■ **Work to be completed**: Here is a listing; restate all of it exactly.

■ **Information given**:
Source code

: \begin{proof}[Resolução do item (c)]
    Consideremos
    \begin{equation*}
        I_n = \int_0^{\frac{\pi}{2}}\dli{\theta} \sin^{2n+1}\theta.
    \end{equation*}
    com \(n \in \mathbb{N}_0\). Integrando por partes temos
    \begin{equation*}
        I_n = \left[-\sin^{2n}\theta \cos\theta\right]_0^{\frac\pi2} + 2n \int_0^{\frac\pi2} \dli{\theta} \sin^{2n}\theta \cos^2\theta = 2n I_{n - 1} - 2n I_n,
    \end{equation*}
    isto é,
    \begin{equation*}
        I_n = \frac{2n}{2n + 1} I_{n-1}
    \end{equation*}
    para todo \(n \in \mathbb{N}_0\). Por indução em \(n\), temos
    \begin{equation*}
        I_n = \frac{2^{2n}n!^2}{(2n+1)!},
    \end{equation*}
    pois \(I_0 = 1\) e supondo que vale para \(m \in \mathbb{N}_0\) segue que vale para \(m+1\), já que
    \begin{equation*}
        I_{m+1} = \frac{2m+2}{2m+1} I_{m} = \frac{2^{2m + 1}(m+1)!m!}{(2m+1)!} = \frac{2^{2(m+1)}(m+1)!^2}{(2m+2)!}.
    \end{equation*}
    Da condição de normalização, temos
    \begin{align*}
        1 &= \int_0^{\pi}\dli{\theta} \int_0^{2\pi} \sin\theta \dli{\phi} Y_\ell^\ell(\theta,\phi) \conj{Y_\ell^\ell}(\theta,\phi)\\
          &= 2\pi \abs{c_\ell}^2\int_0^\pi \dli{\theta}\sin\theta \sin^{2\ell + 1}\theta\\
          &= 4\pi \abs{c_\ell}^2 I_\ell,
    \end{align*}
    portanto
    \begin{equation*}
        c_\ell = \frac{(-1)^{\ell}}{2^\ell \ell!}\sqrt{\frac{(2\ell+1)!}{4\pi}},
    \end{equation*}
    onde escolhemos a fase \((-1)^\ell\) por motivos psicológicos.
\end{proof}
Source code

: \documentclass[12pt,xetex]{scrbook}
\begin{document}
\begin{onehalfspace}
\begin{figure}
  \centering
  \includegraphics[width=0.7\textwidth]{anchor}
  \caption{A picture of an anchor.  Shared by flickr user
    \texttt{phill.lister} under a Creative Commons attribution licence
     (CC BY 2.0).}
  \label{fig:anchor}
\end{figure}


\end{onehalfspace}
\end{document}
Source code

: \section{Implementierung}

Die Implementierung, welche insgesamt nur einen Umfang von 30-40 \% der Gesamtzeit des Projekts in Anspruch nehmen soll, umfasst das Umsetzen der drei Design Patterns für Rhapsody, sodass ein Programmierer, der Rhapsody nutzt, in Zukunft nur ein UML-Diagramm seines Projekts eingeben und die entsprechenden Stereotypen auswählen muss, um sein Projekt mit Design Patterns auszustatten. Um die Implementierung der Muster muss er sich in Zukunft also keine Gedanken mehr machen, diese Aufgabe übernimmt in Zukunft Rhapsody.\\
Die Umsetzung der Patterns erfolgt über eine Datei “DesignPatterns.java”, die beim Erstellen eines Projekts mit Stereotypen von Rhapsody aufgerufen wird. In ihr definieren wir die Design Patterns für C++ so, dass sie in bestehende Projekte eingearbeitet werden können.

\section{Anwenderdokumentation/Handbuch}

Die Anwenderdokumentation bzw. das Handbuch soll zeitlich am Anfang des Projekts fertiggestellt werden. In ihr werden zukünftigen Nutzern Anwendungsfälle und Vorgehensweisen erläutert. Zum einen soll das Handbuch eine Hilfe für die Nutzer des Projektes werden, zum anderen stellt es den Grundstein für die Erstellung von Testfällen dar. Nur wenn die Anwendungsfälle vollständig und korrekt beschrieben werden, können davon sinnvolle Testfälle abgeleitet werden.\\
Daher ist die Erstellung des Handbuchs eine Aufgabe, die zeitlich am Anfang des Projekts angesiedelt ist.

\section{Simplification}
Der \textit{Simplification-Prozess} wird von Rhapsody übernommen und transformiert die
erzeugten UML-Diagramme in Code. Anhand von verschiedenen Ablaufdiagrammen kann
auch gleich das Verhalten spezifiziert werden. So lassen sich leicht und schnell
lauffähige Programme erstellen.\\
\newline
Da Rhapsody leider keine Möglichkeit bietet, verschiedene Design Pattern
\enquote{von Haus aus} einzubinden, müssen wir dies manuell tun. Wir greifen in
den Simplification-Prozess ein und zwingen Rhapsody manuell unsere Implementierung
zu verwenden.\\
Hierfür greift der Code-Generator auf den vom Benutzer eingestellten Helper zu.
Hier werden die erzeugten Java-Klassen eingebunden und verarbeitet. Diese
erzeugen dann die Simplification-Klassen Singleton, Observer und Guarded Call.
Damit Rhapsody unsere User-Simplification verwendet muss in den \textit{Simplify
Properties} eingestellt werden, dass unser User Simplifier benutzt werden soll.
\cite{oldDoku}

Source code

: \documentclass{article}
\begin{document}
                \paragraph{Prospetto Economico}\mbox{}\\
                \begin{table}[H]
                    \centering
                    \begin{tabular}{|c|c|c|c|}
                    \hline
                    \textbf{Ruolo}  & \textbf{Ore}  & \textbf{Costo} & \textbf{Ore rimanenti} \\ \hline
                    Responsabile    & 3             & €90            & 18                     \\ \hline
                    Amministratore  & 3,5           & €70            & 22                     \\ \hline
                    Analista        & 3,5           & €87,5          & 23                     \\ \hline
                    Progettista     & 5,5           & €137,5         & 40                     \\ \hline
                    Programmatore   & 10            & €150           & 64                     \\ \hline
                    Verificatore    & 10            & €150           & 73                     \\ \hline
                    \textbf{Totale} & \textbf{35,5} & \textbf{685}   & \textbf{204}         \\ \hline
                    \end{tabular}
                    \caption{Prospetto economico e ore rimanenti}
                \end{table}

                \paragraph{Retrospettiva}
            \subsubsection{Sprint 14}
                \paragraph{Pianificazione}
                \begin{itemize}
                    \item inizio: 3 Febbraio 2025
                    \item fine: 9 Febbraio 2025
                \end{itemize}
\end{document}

■ **Solved exercise**:
Source code

: \begin{proof}[Resolução do item (c)]
    Consideremos
    \begin{equation*}
        I_n = \int_0^{\frac{\pi}{2}}\dli{\theta} \sin^{2n+1}\theta.
    \end{equation*}
    com \(n \in \mathbb{N}_0\). Integrando por partes temos
    \begin{equation*}
        I_n = \left[-\sin^{2n}\theta \cos\theta\right]_0^{\frac\pi2} + 2n \int_0^{\frac\pi2} \dli{\theta} \sin^{2n}\theta \cos^2\theta = 2n I_{n - 1} - 2n I_n,
    \end{equation*}
    isto é,
    \begin{equation*}
        I_n = \frac{2n}{2n + 1} I_{n-1}
    \end{equation*}
    para todo \(n \in \mathbb{N}_0\). Por indução em \(n\), temos
    \begin{equation*}
        I_n = \frac{2^{2n}n!^2}{(2n+1)!},
    \end{equation*}
    pois \(I_0 = 1\) e supondo que vale para \(m \in \mathbb{N}_0\) segue que vale para \(m+1\), já que
    \begin{equation*}
        I_{m+1} = \frac{2m+2}{2m+1} I_{m} = \frac{2^{2m + 1}(m+1)!m!}{(2m+1)!} = \frac{2^{2(m+1)}(m+1)!^2}{(2m+2)!}.
    \end{equation*}
    Da condição de normalização, temos
    \begin{align*}
        1 &= \int_0^{\pi}\dli{\theta} \int_0^{2\pi} \sin\theta \dli{\phi} Y_\ell^\ell(\theta,\phi) \conj{Y_\ell^\ell}(\theta,\phi)\\
          &= 2\pi \abs{c_\ell}^2\int_0^\pi \dli{\theta}\sin\theta \sin^{2\ell + 1}\theta\\
          &= 4\pi \abs{c_\ell}^2 I_\ell,
    \end{align*}
    portanto
    \begin{equation*}
        c_\ell = \frac{(-1)^{\ell}}{2^\ell \ell!}\sqrt{\frac{(2\ell+1)!}{4\pi}},
    \end{equation*}
    onde escolhemos a fase \((-1)^\ell\) por motivos psicológicos.
\end{proof}
Source code

: \documentclass[12pt,xetex]{scrbook}
\begin{document}
\begin{onehalfspace}
\begin{figure}
  \centering
  \includegraphics[width=0.7\textwidth]{anchor}
  \caption{A picture of an anchor.  Shared by flickr user
    \texttt{phill.lister} under a Creative Commons attribution licence
     (CC BY 2.0).}
  \label{fig:anchor}
\end{figure}


\end{onehalfspace}
\end{document}
Source code

: \section{Implementierung}

Die Implementierung, welche insgesamt nur einen Umfang von 30-40 \% der Gesamtzeit des Projekts in Anspruch nehmen soll, umfasst das Umsetzen der drei Design Patterns für Rhapsody, sodass ein Programmierer, der Rhapsody nutzt, in Zukunft nur ein UML-Diagramm seines Projekts eingeben und die entsprechenden Stereotypen auswählen muss, um sein Projekt mit Design Patterns auszustatten. Um die Implementierung der Muster muss er sich in Zukunft also keine Gedanken mehr machen, diese Aufgabe übernimmt in Zukunft Rhapsody.\\
Die Umsetzung der Patterns erfolgt über eine Datei “DesignPatterns.java”, die beim Erstellen eines Projekts mit Stereotypen von Rhapsody aufgerufen wird. In ihr definieren wir die Design Patterns für C++ so, dass sie in bestehende Projekte eingearbeitet werden können.

\section{Anwenderdokumentation/Handbuch}

Die Anwenderdokumentation bzw. das Handbuch soll zeitlich am Anfang des Projekts fertiggestellt werden. In ihr werden zukünftigen Nutzern Anwendungsfälle und Vorgehensweisen erläutert. Zum einen soll das Handbuch eine Hilfe für die Nutzer des Projektes werden, zum anderen stellt es den Grundstein für die Erstellung von Testfällen dar. Nur wenn die Anwendungsfälle vollständig und korrekt beschrieben werden, können davon sinnvolle Testfälle abgeleitet werden.\\
Daher ist die Erstellung des Handbuchs eine Aufgabe, die zeitlich am Anfang des Projekts angesiedelt ist.

\section{Simplification}
Der \textit{Simplification-Prozess} wird von Rhapsody übernommen und transformiert die
erzeugten UML-Diagramme in Code. Anhand von verschiedenen Ablaufdiagrammen kann
auch gleich das Verhalten spezifiziert werden. So lassen sich leicht und schnell
lauffähige Programme erstellen.\\
\newline
Da Rhapsody leider keine Möglichkeit bietet, verschiedene Design Pattern
\enquote{von Haus aus} einzubinden, müssen wir dies manuell tun. Wir greifen in
den Simplification-Prozess ein und zwingen Rhapsody manuell unsere Implementierung
zu verwenden.\\
Hierfür greift der Code-Generator auf den vom Benutzer eingestellten Helper zu.
Hier werden die erzeugten Java-Klassen eingebunden und verarbeitet. Diese
erzeugen dann die Simplification-Klassen Singleton, Observer und Guarded Call.
Damit Rhapsody unsere User-Simplification verwendet muss in den \textit{Simplify
Properties} eingestellt werden, dass unser User Simplifier benutzt werden soll.
\cite{oldDoku}

Source code

: \documentclass{article}
\begin{document}
                \paragraph{Prospetto Economico}\mbox{}\\
                \begin{table}[H]
                    \centering
                    \begin{tabular}{|c|c|c|c|}
                    \hline
                    \textbf{Ruolo}  & \textbf{Ore}  & \textbf{Costo} & \textbf{Ore rimanenti} \\ \hline
                    Responsabile    & 3             & €90            & 18                     \\ \hline
                    Amministratore  & 3,5           & €70            & 22                     \\ \hline
                    Analista        & 3,5           & €87,5          & 23                     \\ \hline
                    Progettista     & 5,5           & €137,5         & 40                     \\ \hline
                    Programmatore   & 10            & €150           & 64                     \\ \hline
                    Verificatore    & 10            & €150           & 73                     \\ \hline
                    \textbf{Totale} & \textbf{35,5} & \textbf{685}   & \textbf{204}         \\ \hline
                    \end{tabular}
                    \caption{Prospetto economico e ore rimanenti}
                \end{table}

                \paragraph{Retrospettiva}
            \subsubsection{Sprint 14}
                \paragraph{Pianificazione}
                \begin{itemize}
                    \item inizio: 3 Febbraio 2025
                    \item fine: 9 Febbraio 2025
                \end{itemize}
\end{document}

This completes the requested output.